There is the voice of the ways of the world which is under the power of the "prince of this world, the devil". We are also misled by the inclinations of our flesh obsessed as it is with its own will, its own ways, and its own satisfactions. Finally, there is the tempter, Lucifer or Satan and his host of rebellious angels turned into demons, who would try to lead us astray and away from Jesus who alone is the way, the truth, and the life.

Peace and all blessings from God to you as you journey in faith and try to follow Jesus in living a contemplative life in both prayer and action.

Monday, June 22, 2015

At a wedding a priest sings a secular song with adapted lyrics

A good friend recently sent me a YouTube link showing a priest singing adapted lyrics to the tune of "Hallelujah"... written I believe originally by Leonard Cohen. I too have enjoyed listening to this tune until I could discern the lyrics, which with all due respect to Mr. Cohen I did not find necessarily inspirational....

As much as I find the music hauntingly beautiful, still, I regret to say that this performance by a priest from the Altar makes my skin crawl.... I understand that our culture has gone over the top in blissfully identifying with what we could all "performance mode"... in our fast changing pleasure driven culture even at the high points and meaningful moments of life everyone wants to perform.

However, a priest in chasuble in the sanctuary behind an altar stands not in his own name nor according to his own sentiments, however noble they may be and however much he may want to demonstrate caring for the engaged couple about to be or just previously joined in holy Matrimony, but that priests stands there first and foremost in the Person of Jesus Christ.

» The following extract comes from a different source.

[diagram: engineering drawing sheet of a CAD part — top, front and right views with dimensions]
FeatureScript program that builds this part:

This is not a performance but a real time event that has its counterpart in eternity before the throne of God the Father... or however we can understand the eternal and glorious Presence of the Holy Trinity surrounded by myriads of angels and saints.... You've doubtless heard the expression "a Marriage made in Heaven"? Well that's what the Sacrament of Marriage, or Holy Matrimony, is - a couple joined simultaneously on Earth and in Heaven before God.

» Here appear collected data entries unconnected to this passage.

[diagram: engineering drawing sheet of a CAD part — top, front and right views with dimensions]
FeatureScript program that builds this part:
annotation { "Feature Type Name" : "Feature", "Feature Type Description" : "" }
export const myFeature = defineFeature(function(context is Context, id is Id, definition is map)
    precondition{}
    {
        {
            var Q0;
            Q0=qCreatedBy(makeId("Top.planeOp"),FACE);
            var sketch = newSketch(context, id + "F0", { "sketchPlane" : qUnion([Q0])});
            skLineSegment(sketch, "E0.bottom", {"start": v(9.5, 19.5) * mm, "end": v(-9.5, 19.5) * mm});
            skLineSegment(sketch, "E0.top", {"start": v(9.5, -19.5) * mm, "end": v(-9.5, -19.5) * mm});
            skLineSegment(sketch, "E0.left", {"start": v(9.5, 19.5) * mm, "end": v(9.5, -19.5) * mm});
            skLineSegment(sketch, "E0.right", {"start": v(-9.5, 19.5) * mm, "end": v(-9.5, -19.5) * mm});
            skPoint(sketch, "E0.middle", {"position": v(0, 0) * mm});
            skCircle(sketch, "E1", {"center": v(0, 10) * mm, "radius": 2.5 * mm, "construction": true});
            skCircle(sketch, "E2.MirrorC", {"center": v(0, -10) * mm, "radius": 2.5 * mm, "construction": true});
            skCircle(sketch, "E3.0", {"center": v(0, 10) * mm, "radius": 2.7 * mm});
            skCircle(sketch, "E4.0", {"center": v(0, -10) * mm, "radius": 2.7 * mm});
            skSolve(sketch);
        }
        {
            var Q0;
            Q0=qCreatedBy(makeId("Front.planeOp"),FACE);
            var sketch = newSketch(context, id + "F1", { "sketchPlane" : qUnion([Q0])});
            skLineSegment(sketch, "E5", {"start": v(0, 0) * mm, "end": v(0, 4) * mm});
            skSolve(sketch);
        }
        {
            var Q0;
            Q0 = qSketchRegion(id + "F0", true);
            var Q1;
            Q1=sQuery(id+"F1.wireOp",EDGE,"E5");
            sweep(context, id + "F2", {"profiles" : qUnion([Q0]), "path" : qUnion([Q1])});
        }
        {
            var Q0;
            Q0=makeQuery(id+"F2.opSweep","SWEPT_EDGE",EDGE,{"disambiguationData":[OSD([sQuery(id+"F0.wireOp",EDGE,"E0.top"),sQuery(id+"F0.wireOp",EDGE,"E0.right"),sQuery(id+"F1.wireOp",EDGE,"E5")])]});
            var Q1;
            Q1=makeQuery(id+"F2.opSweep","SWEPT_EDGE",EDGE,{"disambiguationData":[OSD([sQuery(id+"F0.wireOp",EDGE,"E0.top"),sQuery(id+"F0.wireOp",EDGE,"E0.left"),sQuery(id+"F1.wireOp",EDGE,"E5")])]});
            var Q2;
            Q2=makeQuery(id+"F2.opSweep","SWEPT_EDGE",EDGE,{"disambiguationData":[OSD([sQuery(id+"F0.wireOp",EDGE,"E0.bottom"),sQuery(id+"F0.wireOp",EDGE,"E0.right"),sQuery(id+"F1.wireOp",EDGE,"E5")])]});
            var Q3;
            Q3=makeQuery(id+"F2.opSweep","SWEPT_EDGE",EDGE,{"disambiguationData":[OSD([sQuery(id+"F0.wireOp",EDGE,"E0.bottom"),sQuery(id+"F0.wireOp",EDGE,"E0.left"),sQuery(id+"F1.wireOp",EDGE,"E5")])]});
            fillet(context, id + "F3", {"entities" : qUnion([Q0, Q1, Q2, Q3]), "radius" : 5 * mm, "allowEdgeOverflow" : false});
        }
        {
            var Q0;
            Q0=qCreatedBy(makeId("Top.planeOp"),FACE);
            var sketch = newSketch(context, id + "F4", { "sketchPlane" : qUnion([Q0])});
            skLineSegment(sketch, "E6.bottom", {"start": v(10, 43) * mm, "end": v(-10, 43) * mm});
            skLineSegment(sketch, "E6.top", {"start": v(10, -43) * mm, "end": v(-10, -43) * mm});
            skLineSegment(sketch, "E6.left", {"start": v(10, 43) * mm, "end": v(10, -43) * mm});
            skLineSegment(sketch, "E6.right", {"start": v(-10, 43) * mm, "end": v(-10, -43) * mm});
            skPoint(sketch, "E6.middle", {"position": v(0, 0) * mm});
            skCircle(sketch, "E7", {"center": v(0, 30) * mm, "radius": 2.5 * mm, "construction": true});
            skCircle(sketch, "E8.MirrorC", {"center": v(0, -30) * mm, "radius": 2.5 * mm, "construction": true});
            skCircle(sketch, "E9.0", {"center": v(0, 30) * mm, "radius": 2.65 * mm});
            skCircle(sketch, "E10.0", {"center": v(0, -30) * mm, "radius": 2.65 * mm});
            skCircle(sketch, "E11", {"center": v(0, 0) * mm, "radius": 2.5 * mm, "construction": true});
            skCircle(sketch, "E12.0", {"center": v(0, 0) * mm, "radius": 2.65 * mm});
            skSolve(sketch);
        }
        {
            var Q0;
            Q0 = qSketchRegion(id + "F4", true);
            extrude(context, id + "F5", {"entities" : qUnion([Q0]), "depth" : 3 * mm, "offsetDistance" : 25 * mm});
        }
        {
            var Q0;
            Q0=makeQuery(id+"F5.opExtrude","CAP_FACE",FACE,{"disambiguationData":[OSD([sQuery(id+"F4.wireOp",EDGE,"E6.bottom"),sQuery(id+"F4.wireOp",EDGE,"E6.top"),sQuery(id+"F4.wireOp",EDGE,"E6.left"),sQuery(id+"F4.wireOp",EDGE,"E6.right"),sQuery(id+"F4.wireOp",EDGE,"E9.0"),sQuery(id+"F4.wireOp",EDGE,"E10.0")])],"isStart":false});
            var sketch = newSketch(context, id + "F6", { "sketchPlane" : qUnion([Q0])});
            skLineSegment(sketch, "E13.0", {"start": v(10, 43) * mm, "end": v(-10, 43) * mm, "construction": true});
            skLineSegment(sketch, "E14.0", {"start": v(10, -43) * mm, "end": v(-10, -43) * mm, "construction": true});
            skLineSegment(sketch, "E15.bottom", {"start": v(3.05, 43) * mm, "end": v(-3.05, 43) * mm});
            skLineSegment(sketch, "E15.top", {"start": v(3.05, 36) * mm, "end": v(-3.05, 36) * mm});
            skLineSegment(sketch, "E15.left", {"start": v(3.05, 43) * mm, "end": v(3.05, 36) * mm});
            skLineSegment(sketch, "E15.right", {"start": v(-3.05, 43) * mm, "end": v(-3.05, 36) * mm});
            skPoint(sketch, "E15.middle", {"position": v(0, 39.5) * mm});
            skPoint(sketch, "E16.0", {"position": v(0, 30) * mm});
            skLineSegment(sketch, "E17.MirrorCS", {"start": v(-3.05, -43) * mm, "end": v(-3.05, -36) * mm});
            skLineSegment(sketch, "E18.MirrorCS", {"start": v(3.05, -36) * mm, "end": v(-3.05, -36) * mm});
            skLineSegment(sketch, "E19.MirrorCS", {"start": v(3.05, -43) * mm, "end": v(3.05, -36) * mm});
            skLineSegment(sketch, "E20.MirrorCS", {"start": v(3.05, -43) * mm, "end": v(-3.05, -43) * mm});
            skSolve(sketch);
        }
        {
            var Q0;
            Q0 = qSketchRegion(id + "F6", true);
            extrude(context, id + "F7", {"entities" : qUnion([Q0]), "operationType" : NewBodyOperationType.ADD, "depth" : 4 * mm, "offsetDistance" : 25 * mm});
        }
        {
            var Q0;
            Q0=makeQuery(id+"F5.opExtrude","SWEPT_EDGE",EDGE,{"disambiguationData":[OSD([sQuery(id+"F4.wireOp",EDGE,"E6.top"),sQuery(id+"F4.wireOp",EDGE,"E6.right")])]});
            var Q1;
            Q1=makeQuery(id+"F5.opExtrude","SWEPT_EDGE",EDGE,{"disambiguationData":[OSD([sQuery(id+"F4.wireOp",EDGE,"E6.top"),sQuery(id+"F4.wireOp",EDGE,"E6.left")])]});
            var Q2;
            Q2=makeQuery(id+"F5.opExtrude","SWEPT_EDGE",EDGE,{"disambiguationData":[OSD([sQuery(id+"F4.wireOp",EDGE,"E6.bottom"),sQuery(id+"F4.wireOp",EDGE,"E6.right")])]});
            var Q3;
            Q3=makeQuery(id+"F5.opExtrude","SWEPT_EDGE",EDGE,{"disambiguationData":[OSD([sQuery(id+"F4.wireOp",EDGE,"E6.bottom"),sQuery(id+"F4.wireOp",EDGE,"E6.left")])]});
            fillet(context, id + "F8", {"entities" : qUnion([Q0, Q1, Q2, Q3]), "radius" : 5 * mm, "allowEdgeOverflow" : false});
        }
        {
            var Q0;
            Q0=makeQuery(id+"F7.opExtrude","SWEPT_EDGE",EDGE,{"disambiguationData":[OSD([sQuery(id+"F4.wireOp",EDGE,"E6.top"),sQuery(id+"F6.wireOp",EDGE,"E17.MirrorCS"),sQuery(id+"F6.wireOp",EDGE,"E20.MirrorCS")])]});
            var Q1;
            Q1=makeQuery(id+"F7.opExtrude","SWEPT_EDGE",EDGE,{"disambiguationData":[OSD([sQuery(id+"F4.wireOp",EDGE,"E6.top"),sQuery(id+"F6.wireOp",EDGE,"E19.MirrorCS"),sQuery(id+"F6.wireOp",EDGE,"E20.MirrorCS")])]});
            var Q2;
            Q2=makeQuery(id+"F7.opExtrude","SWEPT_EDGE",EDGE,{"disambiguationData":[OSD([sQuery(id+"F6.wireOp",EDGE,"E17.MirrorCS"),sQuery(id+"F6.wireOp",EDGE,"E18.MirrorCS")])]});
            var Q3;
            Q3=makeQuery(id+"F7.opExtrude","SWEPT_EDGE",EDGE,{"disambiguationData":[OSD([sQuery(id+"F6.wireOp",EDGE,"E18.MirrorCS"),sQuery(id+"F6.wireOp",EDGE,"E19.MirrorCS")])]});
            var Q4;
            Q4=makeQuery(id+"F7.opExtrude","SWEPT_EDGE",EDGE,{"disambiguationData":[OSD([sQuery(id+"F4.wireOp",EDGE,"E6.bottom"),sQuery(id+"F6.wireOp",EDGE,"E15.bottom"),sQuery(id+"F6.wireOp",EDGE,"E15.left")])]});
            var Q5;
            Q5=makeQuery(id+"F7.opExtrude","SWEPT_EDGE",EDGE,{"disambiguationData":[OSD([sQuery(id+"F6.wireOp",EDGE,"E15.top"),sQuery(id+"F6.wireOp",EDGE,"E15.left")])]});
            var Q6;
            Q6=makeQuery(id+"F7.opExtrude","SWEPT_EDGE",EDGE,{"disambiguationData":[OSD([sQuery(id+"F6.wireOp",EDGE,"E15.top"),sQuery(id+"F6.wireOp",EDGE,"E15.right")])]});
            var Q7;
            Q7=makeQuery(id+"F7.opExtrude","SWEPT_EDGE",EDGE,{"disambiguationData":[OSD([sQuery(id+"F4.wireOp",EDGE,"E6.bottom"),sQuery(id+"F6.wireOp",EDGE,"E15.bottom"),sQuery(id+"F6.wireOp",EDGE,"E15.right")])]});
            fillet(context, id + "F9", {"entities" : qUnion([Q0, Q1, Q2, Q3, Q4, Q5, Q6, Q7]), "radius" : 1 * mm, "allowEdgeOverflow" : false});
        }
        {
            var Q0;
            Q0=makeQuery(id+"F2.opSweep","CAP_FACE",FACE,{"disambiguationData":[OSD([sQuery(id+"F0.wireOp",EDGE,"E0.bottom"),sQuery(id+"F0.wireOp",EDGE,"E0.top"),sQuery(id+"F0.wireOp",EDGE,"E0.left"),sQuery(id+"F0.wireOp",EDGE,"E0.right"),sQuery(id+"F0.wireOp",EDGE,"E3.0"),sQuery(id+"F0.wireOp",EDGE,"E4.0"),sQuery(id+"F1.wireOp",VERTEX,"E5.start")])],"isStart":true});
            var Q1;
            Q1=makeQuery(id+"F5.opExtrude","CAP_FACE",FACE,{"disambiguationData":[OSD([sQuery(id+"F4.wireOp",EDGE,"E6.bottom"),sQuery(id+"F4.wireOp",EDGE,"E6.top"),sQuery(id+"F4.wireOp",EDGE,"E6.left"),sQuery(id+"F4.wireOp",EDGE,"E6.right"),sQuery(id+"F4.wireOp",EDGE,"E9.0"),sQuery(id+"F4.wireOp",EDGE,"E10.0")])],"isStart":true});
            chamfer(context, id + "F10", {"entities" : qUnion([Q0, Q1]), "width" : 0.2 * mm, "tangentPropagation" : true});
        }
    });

The chasuble is the garment in which the priest most solemnly represents Jesus at the Last Supper, with the Risen Lord bringing us now present to that moment and experience of his self offering at the Last Supper and and simultaneously to the moment of his self offering on the Cross on Calvary. Because Jesus is risen from the dead He is not a past historical figure but the Living One present at this very moment both on Earth and in Heaven and everywhere simultaneously in the universe and beyond it....

Jesus is both fully human, a man, and the Son of God; so that his offering of Himself at the Last Supper and on the Cross is a perfect offering of divine love, and as such, it is a self offering that is ongoing, not yet finished, until the very last human being will have lived and died and the last day has arrived and the Lord will come in final triumph of divine love over evil.

Even if the Marriage Rite were celebrated without Eucharist and so not in a chasuble for the priest but in alb and stole or alb and cope, this would still not be an appropriate time for a priest to perform. It is dignified, meaningful, and appropriate for other people to play music and sing to accompany in a meaningful way parts of the Liturgy, again with the entire focus of both lyrics and music on the Lord Jesus, the Word being spoken by God, and the High Priest who joins the engaged couple in the Sacrament of Marriage. A church sanctuary built around an Altar, which represents Christ the Rock upon whom we are lifted up to offer our lives also with Him to the Father; it may resemble a stage but it is never a stage for performance only.

If my comments offend anyone's sensibilities, I am sorry for that, but the truth must be told. Even if the entire world decided to do whatever "feels right" with the sacred Mysteries of our faith, I hope and pray the Lord will give me the strength to defend these Mysteries in accord with God's will as expressly manifested in our tradition and the Church's teachings, to my dying breath.